Your instructions:
Copy the data below word for word, starting at the line containing "Between Sheet23 and Sheet5, which is larger?" and ending at the line containing "To the nearest". Include both of those lines, and leave out the pictures.

Records to use:
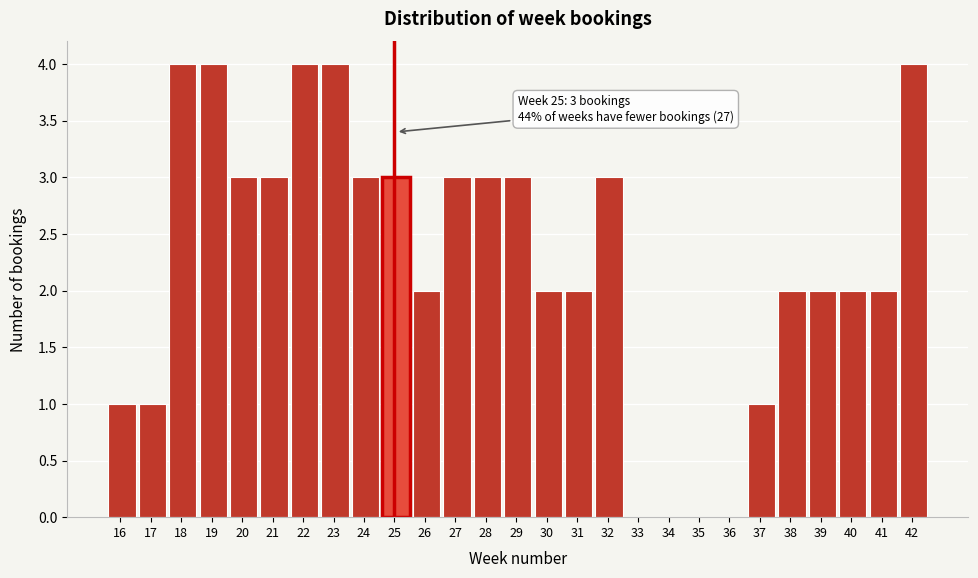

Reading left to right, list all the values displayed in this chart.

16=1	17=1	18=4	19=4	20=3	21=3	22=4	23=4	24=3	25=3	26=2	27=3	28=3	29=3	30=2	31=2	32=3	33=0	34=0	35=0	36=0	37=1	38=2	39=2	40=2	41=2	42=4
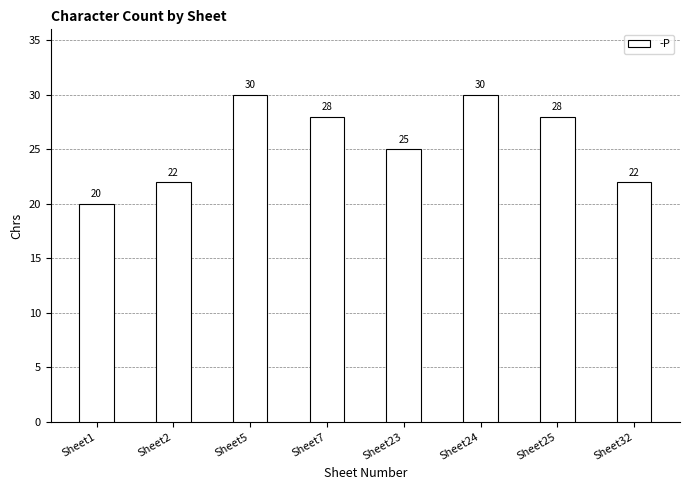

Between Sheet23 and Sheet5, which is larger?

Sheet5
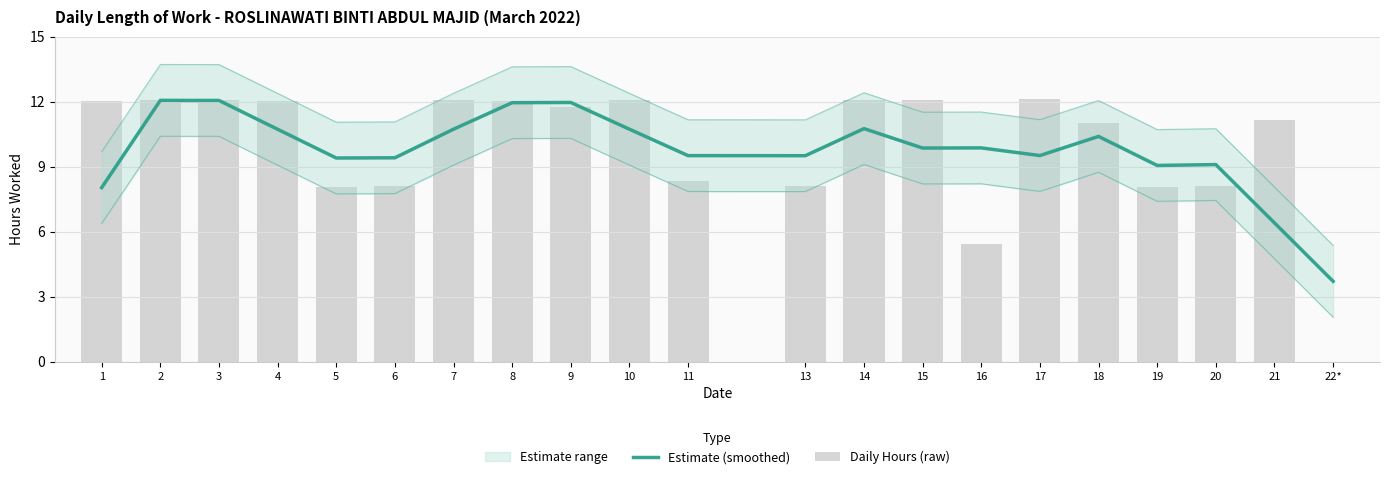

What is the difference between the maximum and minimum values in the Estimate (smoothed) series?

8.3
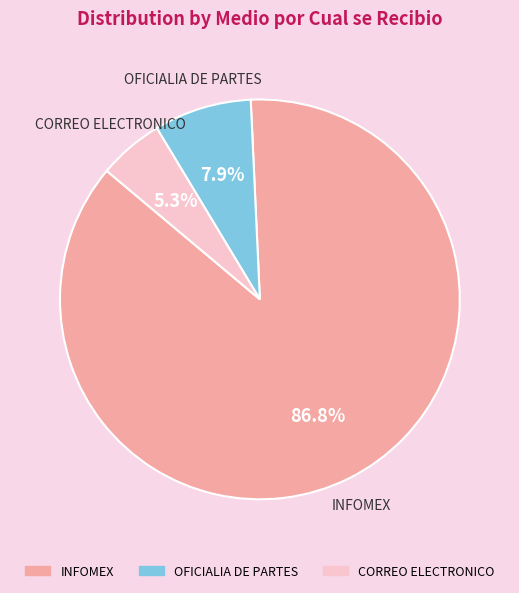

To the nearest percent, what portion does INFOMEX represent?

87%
==
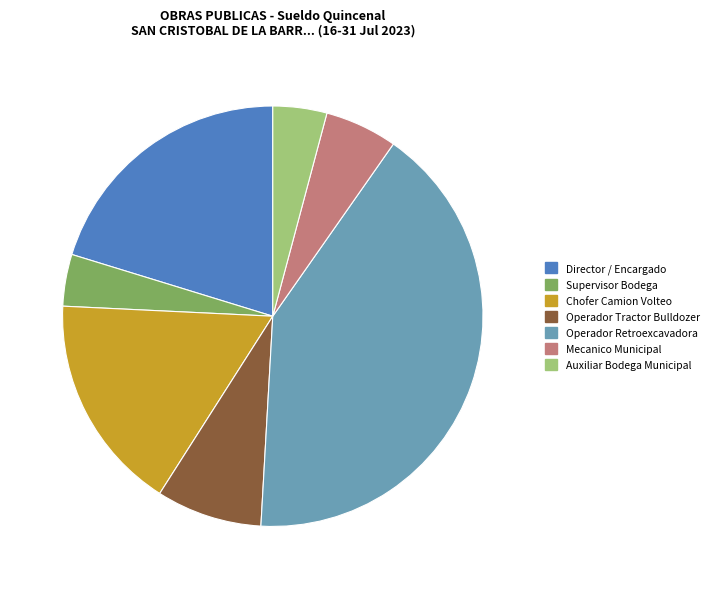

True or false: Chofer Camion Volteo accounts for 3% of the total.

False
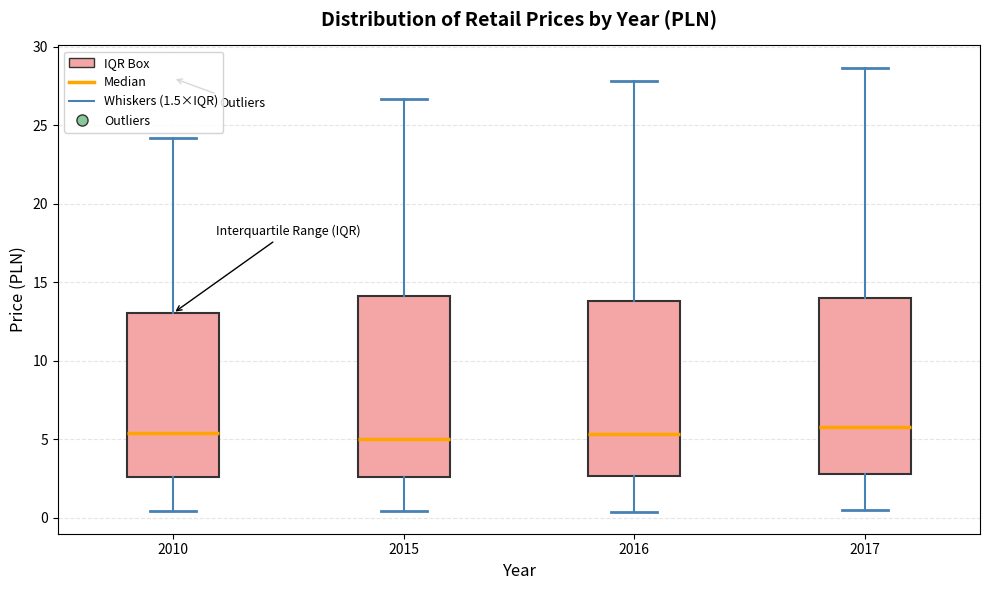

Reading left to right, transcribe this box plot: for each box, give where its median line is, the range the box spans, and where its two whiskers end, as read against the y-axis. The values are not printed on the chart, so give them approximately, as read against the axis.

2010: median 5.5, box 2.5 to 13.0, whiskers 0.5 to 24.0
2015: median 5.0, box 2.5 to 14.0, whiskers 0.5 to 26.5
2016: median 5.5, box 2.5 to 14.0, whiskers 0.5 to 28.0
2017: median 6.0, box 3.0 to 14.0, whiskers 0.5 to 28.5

Task result:
Between Sheet23 and Sheet5, which is larger?

Sheet5

What is the difference between the maximum and minimum values in the Estimate (smoothed) series?

8.3

To the nearest percent, what portion does INFOMEX represent?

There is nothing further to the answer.